L’Espagne a cédé aux pressions de l’Algérie en traitant avec égards Brahim Ghali et son fils

Affaire Ghali : Cédant aux pressions de l’Algérie, l’Espagne a traité avec égards le chef du groupe séparatiste armé « polisario » et son fils




Du nouveau sur les conditions de l’entrée, le 18 avril, du chef du groupe séparatiste armé « polisario » en Espagne. La Direction des services juridiques de l’Etat a réitéré son injonction adressée au juge d’instruction, Rafael Lasala, de classer l’affaire, rapporte ce mercredi le quotidien espagnol généraliste La Razón.

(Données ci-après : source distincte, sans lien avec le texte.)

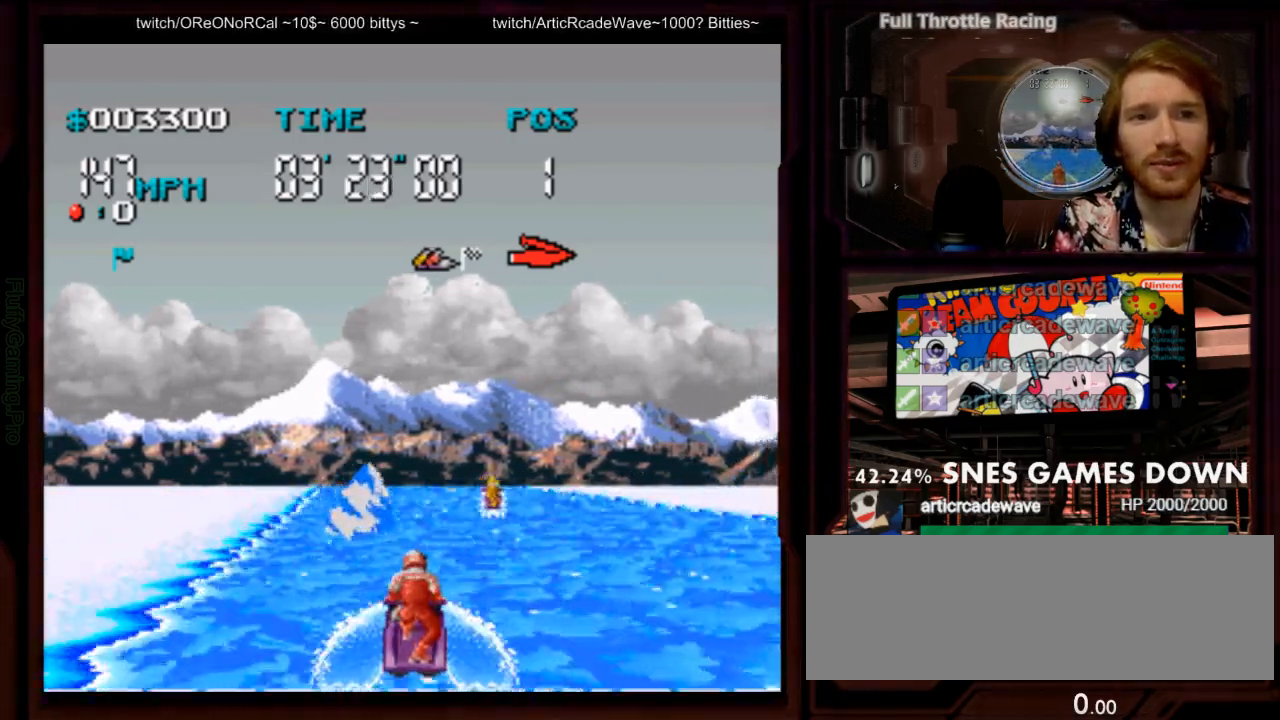
{"dt_ms": 500, "buttons": ["A", "DPAD_LEFT"]}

L’instance, qui relève du ministère de la Justice, a toutefois reconnu que «Brahim Ghali et son fils ont été autorisés à entrer en Espagne, sans contrôle des passeports, pour des raisons humanitaires, légalement, sans violer aucune règle et dans le but légitime de préserver la vie privée et la sécurité de Brahim Ghali et parer aux conséquences sur la politique internationale que pourrait avoir la présence de Brahim Ghali en Espagne».

Une allusion à la colère du Royaume du Maroc. La publication de droite affirme que le gouvernement de coalition de gauche avait accordé au chef du Polisario et son fils «le traitement correspondant à une délégation officielle» d’un État. Fort de ce statut, ils étaient exempts de payer les taxes aéroportuaires.




Ces égards dont a bénéficié Ghali sont la conséquence de pressions du pouvoir algérien, précise la même source. Pour rappel, l’accueil du chef du groupe séparatiste armé « polisario » a été au menu des entretiens, du 29 mars 2021 à Madrid, entre l’ancien ministre algérien des Affaires étrangères, Sabri Boukadoum, et son homologue Arancha González Laya.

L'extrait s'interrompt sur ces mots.